On Friday, labor activists protested outside the company headquarters in Taipei, according to the AFP. “We urge Hon Hai to respect life and to stop its inhuman and militarised treatment of workers aimed at maximising profits,” the wire service quoted protest leader Lin Tzu-wen as saying. “The workers have to stand all day and they are not allowed to talk. They are treated almost like machines in a sweatshop environment.”
In July of 2009, a worker at Foxconn, which is a subsidiary of Hon Hai Precision Industries, Taiwan's largest company, killed himself after reportedly becoming distraught upon losing a prototype iPhone. At the time, New York-based China Labor Watch, pinned the man's death on “Foxconn's inhumane and militant management system, which lacks fundamental respect for human rights.”
Part Factory, Part City
The word “factory” is something of a misnomer: It would be more accurate to describe Foxconn's facility as a manufacturing city, according to the AP. Large-scale industrial production is booming in China on a mind-boggling scale. Imagine a gated industrial complex that sprawls across five square miles and employs hundreds of thousands of people on assembly lines running 24 hours per day. The workers live there, eat there and shop there. And they make your iPhones and other electronic devices.

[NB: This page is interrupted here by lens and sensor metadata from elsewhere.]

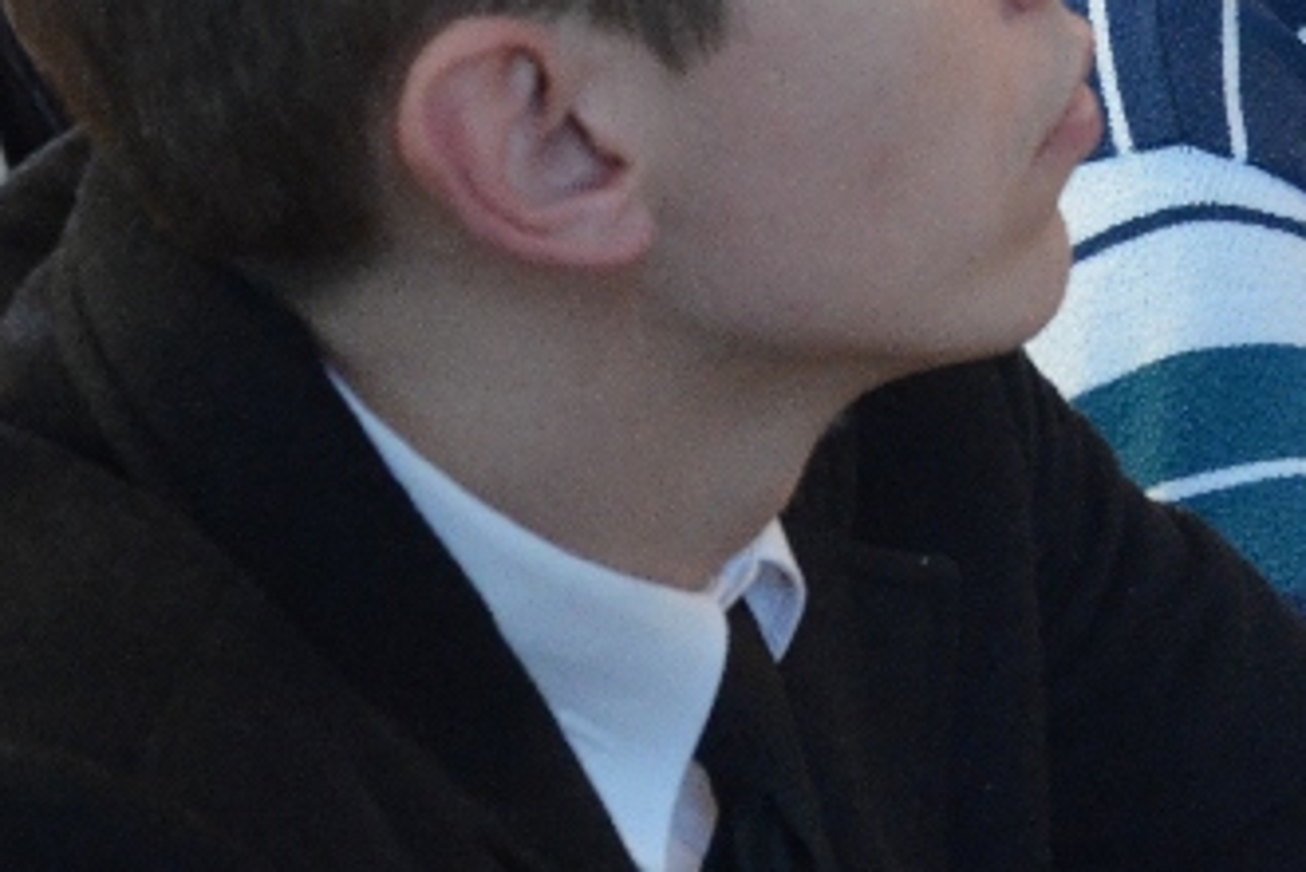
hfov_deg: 12.3
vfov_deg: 8.4
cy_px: 363
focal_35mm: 163
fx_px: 5916
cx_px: 1602
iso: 2000
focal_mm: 30
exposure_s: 1/30
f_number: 4.2
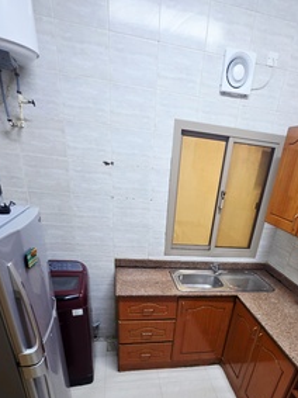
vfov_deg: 72.1
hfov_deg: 63.0
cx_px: 174
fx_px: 241
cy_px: 310
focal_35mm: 21
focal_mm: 2.2
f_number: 1.9
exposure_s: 1/50.3
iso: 200
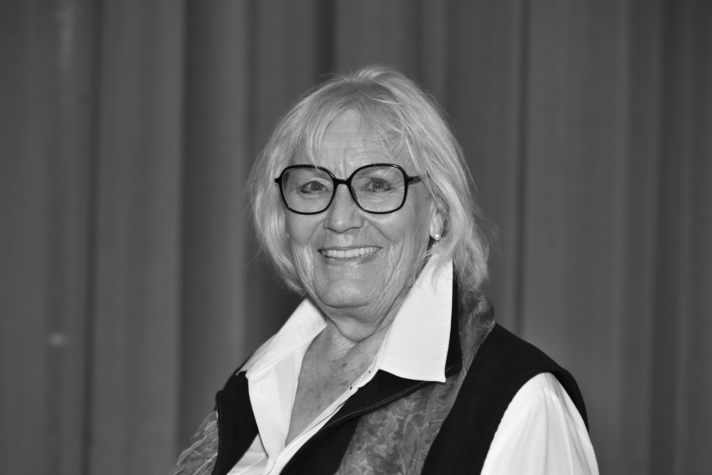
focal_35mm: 90
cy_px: 238
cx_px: 356
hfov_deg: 22.6
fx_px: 1781
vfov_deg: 15.2
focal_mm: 90
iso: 1250
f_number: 4
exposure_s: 1/250
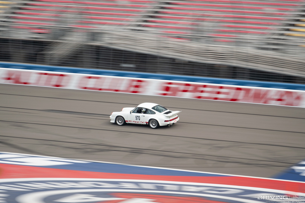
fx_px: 1440
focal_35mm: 170
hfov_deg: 12.1
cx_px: 152
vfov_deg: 8.1
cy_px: 102
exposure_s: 1/60
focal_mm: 170
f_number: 11
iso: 200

Gou's Wednesday tour of the facility represented something of a reversal of policy for the secretive company. Last year, Foxconn refused to take a Western reporter on a tour of the assembly lines, and guards threatened to beat up his translator. And earlier this year, guards outside a nearby Foxconn factory actually did assault a Reuters reporter.
As several observers have pointed out, China's annual suicide rate was 13 men and 15 women for every 100,000 people, according to World Health Organization statistics from 1999, so the Foxconn suicide rate doesn't appear to be abnormally large, though comparing workplace and general suicide stats can be tricky, especially when you're talking about a place like Shenzhen, where employees live and work in close proximity. Still, Apple and HP both said this week that they are investigating the suicides.
“We are in direct contact with Foxconn senior management and we believe they are taking this matter very seriously,” Apple said in a statement. “A team from Apple is independently evaluating the steps they are taking to address these tragic events and we will continue our ongoing inspections of the facilities where our products are made.”